Winston Churchill once said, “History is written by the victors.”
This is undoubtedly true, but surely it doesn’t hurt to get started early.
Ben Bernanke, presumably settled in at his new gig at the Brookings Institute after his tenure at the helm of the Federal Reserve, just published his first blog.
The post is entirely dedicated to refuting the idea that the Fed is creating an environment of “artificially low” interest rates, along with a claim that the Fed didn’t throw seniors under the bus, as a senator once stated.
A mere four days earlier, a new report on the cost of financial repression was released by Swiss-based reinsurer Swiss Re.
The conclusion is that artificially low interest rates have cost savers $470 billion between 2008 and the end of 2013.
So on one side we have a man with a legacy to protect and on the other we have a company that has seen its business suffer.
So who is right here, if anyone?
Only time will tell, but if what we’re seeing now is any sign, we might never get an accurate history of what we’re currently living through.
Wicksell vs. Taylor
To figure this one out, we have to take a closer look at the differences between their approaches to the issue.
I know this will be a bit dry, but I’ll make it as quick and painless as possible.
Ben’s argument centers around natural interest rates and the limited ability the Fed has to influence them.
To justify his conclusion, he explains the Fed’s low interest rates by invoking the concept of the equilibrium real interest rate.
This idea was published way back in 1898 by Knut Wicksell, and has influenced both Austrian and Keynesian economics.
In Bernanke’s post, he states that the, “equilibrium interest rate is the real interest rate consistent with full employment of labor and capital resources, perhaps after some period of adjustment.”
That is a bit off, but close. Wicksell’s work focused on a key distinction between the money interest rate and the natural interest rate.
To him, the money interest rate was merely whatever we see in the capital market. All factors weigh in, and what we see is what we get.
The natural rate, the one Bernanke sees as being low, was described by Wicksell as the interest rate at which supply and demand in the real market was at an equilibrium.
On the other side, we have Swiss Re basing its $470 billion loss to savers on retroactive use of the Taylor Rule.
This is a mechanical way to determine central bank nominal interest rates in response to inflation, output, and other economic indicators.
A key part of this rule is that for each 1% increase in inflation, central banks should raise nominal rates by at least 1%.
There we go, not so bad, was it? Now let’s get to the good part.
Ben’s Big Problem
We’ve already hit on the first snag with Bernanke’s post. The way he describes the natural interest rate cannot be reconciled with what we see in the market today.
This all ties directly into supply and demand in the market. In particular, the artificial creation of demand that skews what is perceived as the natural interest rate significantly lower than it should be.
Through the three rounds of quantitative easing in the U.S., a major source of demand for debt was the Fed itself.
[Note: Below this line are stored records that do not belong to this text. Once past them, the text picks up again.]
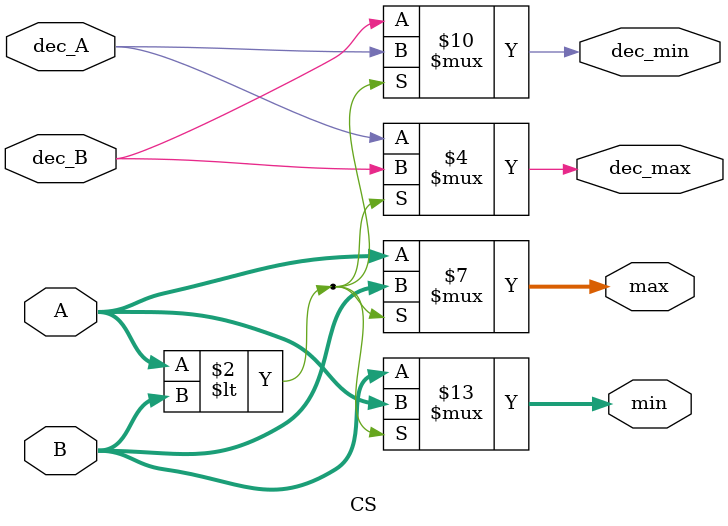
<source format=sv>
`timescale 1ns / 1ps

module CS(
    input  logic [6:0] A,
    input  logic       dec_A,
    input  logic [6:0] B,
    input  logic       dec_B,
    output logic [6:0] min,
    output logic       dec_min,
    output logic [6:0] max,
    output logic       dec_max
    );
    
    always_comb
    begin
        if(A < B) begin 
            min = A;
            dec_min = dec_A;
            max = B;
            dec_max = dec_B;
        end
        else begin
            min = B;
            dec_min = dec_B;
            max = A;
            dec_max = dec_A;
        end
    end    
    
endmodule

</source>
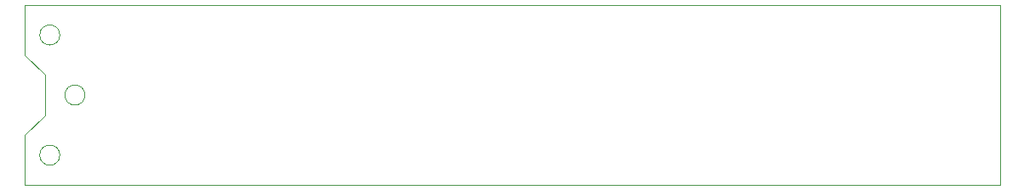
<source format=gbr>
%TF.GenerationSoftware,KiCad,Pcbnew,8.0.4*%
%TF.CreationDate,2024-09-05T15:58:05-04:00*%
%TF.ProjectId,paddle_1,70616464-6c65-45f3-912e-6b696361645f,rev?*%
%TF.SameCoordinates,Original*%
%TF.FileFunction,Profile,NP*%
%FSLAX46Y46*%
G04 Gerber Fmt 4.6, Leading zero omitted, Abs format (unit mm)*
G04 Created by KiCad (PCBNEW 8.0.4) date 2024-09-05 15:58:05*
%MOMM*%
%LPD*%
G01*
G04 APERTURE LIST*
%TA.AperFunction,Profile*%
%ADD10C,0.050000*%
%TD*%
G04 APERTURE END LIST*
D10*
X91000000Y-101000000D02*
X91000000Y-96000000D01*
X97000000Y-92000000D02*
G75*
G02*
X95000000Y-92000000I-1000000J0D01*
G01*
X95000000Y-92000000D02*
G75*
G02*
X97000000Y-92000000I1000000J0D01*
G01*
X93000000Y-94000000D02*
X93000000Y-90000000D01*
X94500000Y-86000000D02*
G75*
G02*
X92500000Y-86000000I-1000000J0D01*
G01*
X92500000Y-86000000D02*
G75*
G02*
X94500000Y-86000000I1000000J0D01*
G01*
X91000000Y-96000000D02*
X93000000Y-94000000D01*
X188000000Y-83000000D02*
X188000000Y-101000000D01*
X91000000Y-88000000D02*
X91000000Y-83000000D01*
X94500000Y-98000000D02*
G75*
G02*
X92500000Y-98000000I-1000000J0D01*
G01*
X92500000Y-98000000D02*
G75*
G02*
X94500000Y-98000000I1000000J0D01*
G01*
X188000000Y-101000000D02*
X91000000Y-101000000D01*
X93000000Y-90000000D02*
X91000000Y-88000000D01*
X91000000Y-83000000D02*
X188000000Y-83000000D01*
M02*

</source>
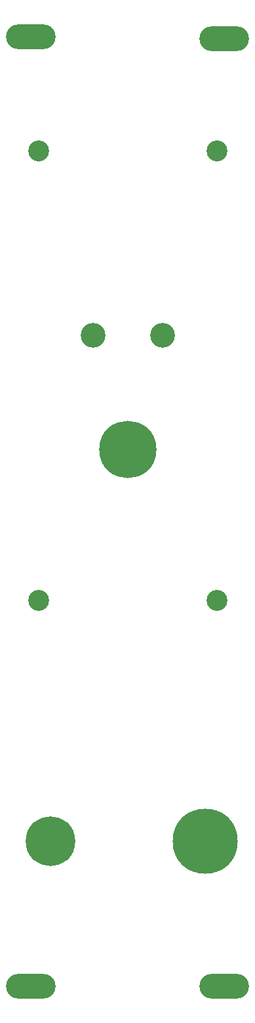
<source format=gbr>
%TF.GenerationSoftware,KiCad,Pcbnew,8.0.7*%
%TF.CreationDate,2025-02-20T16:23:03+00:00*%
%TF.ProjectId,RPi-MiniDexed-EuroRack-Panel,5250692d-4d69-46e6-9944-657865642d45,rev?*%
%TF.SameCoordinates,Original*%
%TF.FileFunction,Soldermask,Top*%
%TF.FilePolarity,Negative*%
%FSLAX46Y46*%
G04 Gerber Fmt 4.6, Leading zero omitted, Abs format (unit mm)*
G04 Created by KiCad (PCBNEW 8.0.7) date 2025-02-20 16:23:03*
%MOMM*%
%LPD*%
G01*
G04 APERTURE LIST*
%ADD10C,2.700000*%
%ADD11C,3.200000*%
%ADD12O,6.400000X3.200000*%
%ADD13C,8.400000*%
%ADD14C,6.400000*%
%ADD15C,7.400000*%
G04 APERTURE END LIST*
D10*
%TO.C,MK1*%
X58500000Y-53500000D03*
%TD*%
%TO.C,MK3*%
X58500000Y-111500000D03*
%TD*%
D11*
%TO.C,REF\u002A\u002A*%
X65500000Y-77250000D03*
%TD*%
D12*
%TO.C,REF\u002A\u002A*%
X82500000Y-39000000D03*
%TD*%
%TO.C,REF\u002A\u002A*%
X57500000Y-161250000D03*
%TD*%
D13*
%TO.C,REF\u002A\u002A*%
X80000000Y-142500000D03*
%TD*%
D10*
%TO.C,MK4*%
X81500000Y-111500000D03*
%TD*%
D12*
%TO.C,REF\u002A\u002A*%
X82500000Y-161250000D03*
%TD*%
%TO.C,REF\u002A\u002A*%
X57500000Y-38750000D03*
%TD*%
D14*
%TO.C,REF\u002A\u002A*%
X60000000Y-142500000D03*
%TD*%
D11*
%TO.C,REF\u002A\u002A*%
X74500000Y-77250000D03*
%TD*%
D10*
%TO.C,MK2*%
X81500000Y-53500000D03*
%TD*%
D15*
%TO.C,REF\u002A\u002A*%
X70040000Y-92000000D03*
%TD*%
M02*

</source>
The rapid implementation of mortgage-backed securities purchases, and later direct purchases of Treasury bonds, created guaranteed demand that skews the natural interest rate beyond recognition.
Of the over $4 trillion the Fed has on its books, more than half of it is in U.S. Treasury bonds. It held about $500 billion in years prior.
The constant purchases completely destroyed any hope of understanding what supply and demand equilibrium should be in a way that rippled across the globe.
With the Fed putting itself at the front of the line for U.S. sovereign debt, private market buyers had to compete that much harder to meet their institutional needs.
Mutual funds, pension managers, bankers, and everyone else that is required by charter to solely invest in the highest-quality bonds had no choice but to drive up bond prices and thus drive down interest rates.
Other investors without the same requirements were pushed into riskier, higher yield bonds just to recover a yield that topped inflation.
In this sense, the Fed put itself at the front of the line for bonds, blew up the ability to discover the natural rate of interest, and created its own kind of self-fulfilling prophecy.
Swiss Re’s Big Problem
Now let’s look at Swiss Re’s estimate that $470 billion has been effectively lost by savers due to financial repression.
This repression peaked out several years ago, according to the company’s index:
The beauty of the Taylor rule is that it is incredibly devoid of opinion. It simply is what it is, a somewhat complex math problem.
Taylor himself said recently it should be around 1.5%, Swiss Re based its report on 1.7%.
The problem with Swiss Re’s stance is that it is retroactively applying it in an environment where the Fed and other central banks have been so active.
It is not possible to divorce the market from the bond and security buying that has occurred, and the effect low interest rates have had on equities through cheap debt-funded buybacks and other factors.
Even the report’s authors have to concede that the boost to wealth from the stock market was $9 trillion, with another $1 trillion in household wealth.
The discrepancy between the rich with large market exposure and the rest of us would be staggering if the Taylor rule was used and everything remained equal, with interest income being boosted for the richest 1% by an average of $14,000, and a mere $160 for the bottom 90%.
Savers had to accept more risk and equity exposure than they probably wanted to tap into the market gains, but this is more accurately described as obscene intervention, rather than suppression.
From what we’ve seen with market inflow data, the vast majority of people played along, whether they were rich or using defined benefit or other retirement accounts.
Funds in defined benefit and retirement accounts in the U.S.A. have never been higher at $24.7 trillion.
No One Knows
At this point, it is pretty safe to say that neither side of this argument is right here. At the very least, we know neither side has any idea if they are right.
We’re only left with the conclusion that no one knows what interest rates really should be, how we’ve benefited from the unprecedented venture by central banks into economic intervention, and what will happen in the future.
As much as Bernanke and others are fighting to define the legacy of QE and our seven years of zero-interest-rate policies, we’d all be far better off if we just admitted the truth.
David Blanchflower, who was at the Bank of England during the financial crisis, put it best in an interview with Jacob Goldstein from Planet Money two weeks ago.
He was at least willing to admit that central banks were making it up as they went, just as they are now.
I’ll let him put in the final word:
Blanchflower: “They don’t have a nice chapter in a textbook to tell them what they should do. They’ve never done it before. They’re struggling.”
Goldstein: “So the Fed doesn’t know what’s going to happen when they finally wind down QE?”
Blanchflower: “Absolutely not. Sorry. They absolutely don’t know.”
Goldstein: “That sounds terrifying.”
Blanchflower: “It is – it is terrifying.”